• **TASK DIRECTIONS**:
Locate the line that contains "cause a rift |". Print it and each following line through the end of the listing, verbatim, and nothing more.

______

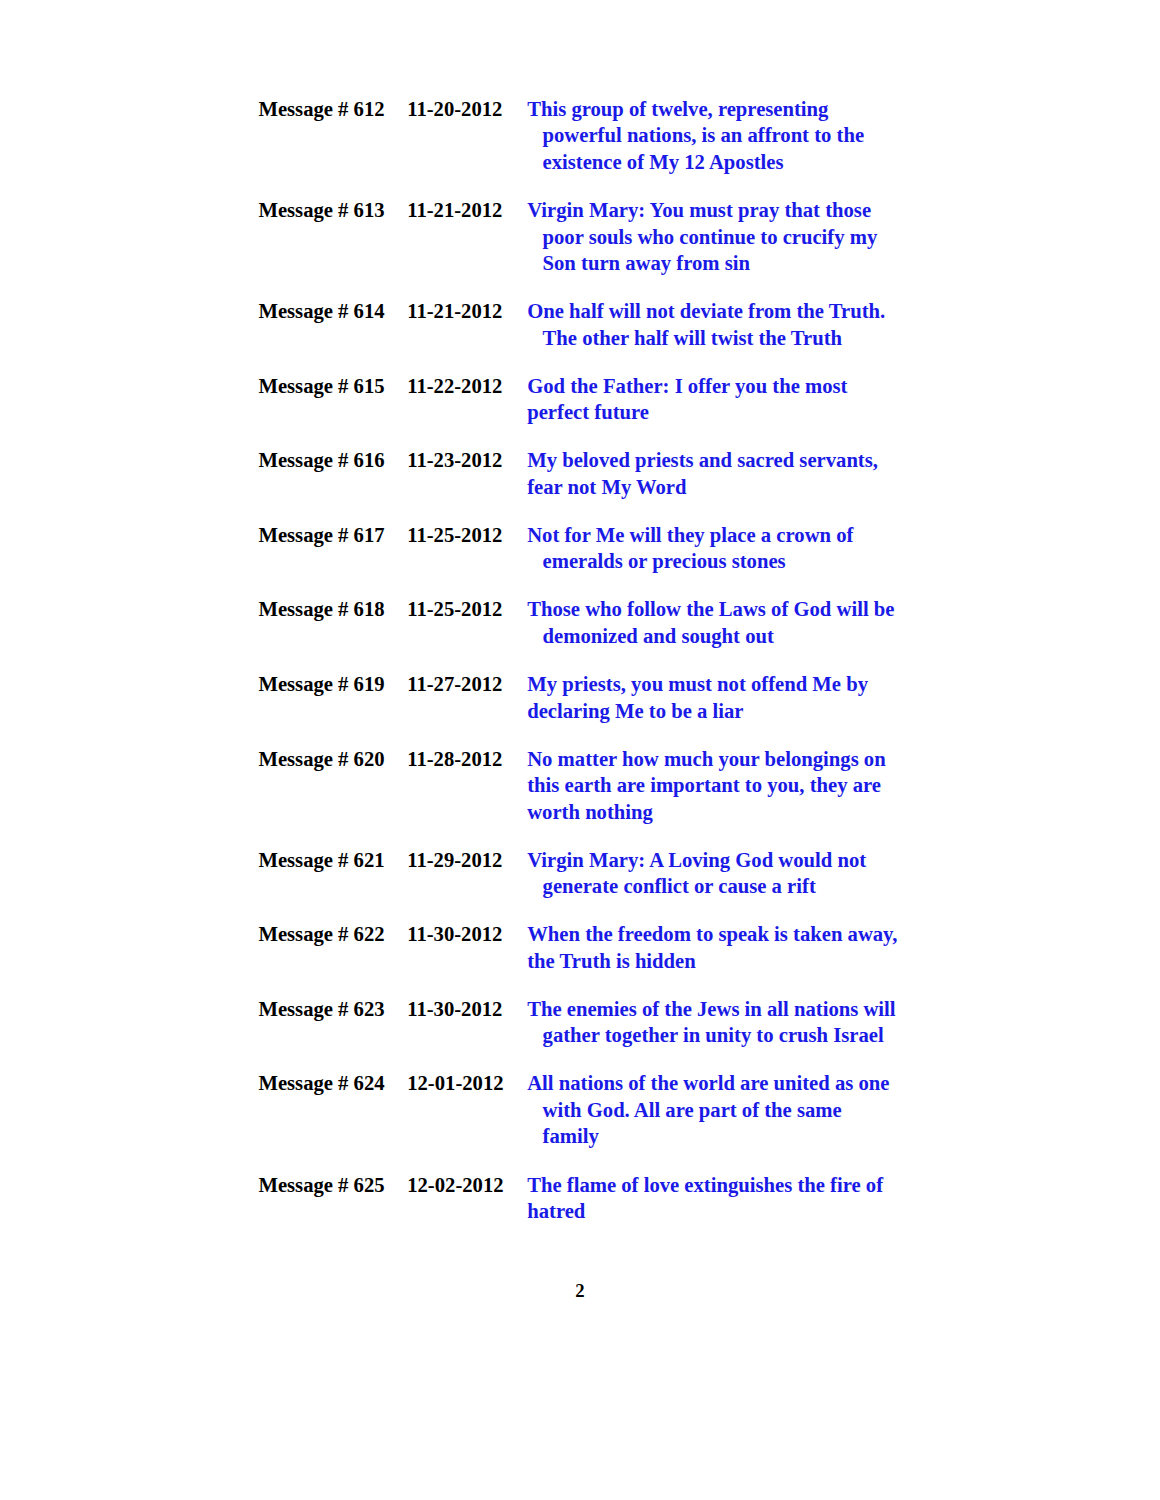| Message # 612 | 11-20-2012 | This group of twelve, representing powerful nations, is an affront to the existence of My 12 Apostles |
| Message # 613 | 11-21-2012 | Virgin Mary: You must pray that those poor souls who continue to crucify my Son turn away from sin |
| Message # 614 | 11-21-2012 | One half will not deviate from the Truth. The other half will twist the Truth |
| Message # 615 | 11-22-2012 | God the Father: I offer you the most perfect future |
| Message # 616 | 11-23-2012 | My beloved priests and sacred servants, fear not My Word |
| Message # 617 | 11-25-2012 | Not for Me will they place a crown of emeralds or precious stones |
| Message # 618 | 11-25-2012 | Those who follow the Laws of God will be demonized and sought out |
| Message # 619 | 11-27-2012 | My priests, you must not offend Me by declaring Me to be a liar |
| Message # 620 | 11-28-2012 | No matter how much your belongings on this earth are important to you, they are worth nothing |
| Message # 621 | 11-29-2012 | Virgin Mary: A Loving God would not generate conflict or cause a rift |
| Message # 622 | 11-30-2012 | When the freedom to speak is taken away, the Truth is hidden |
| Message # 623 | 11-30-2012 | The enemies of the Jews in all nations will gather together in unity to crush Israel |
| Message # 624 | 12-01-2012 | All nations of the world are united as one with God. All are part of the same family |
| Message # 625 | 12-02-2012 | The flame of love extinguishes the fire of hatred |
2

______

• **RESPONSE**:
| Message # 621 | 11-29-2012 | Virgin Mary: A Loving God would not generate conflict or cause a rift |
| Message # 622 | 11-30-2012 | When the freedom to speak is taken away, the Truth is hidden |
| Message # 623 | 11-30-2012 | The enemies of the Jews in all nations will gather together in unity to crush Israel |
| Message # 624 | 12-01-2012 | All nations of the world are united as one with God. All are part of the same family |
| Message # 625 | 12-02-2012 | The flame of love extinguishes the fire of hatred |
2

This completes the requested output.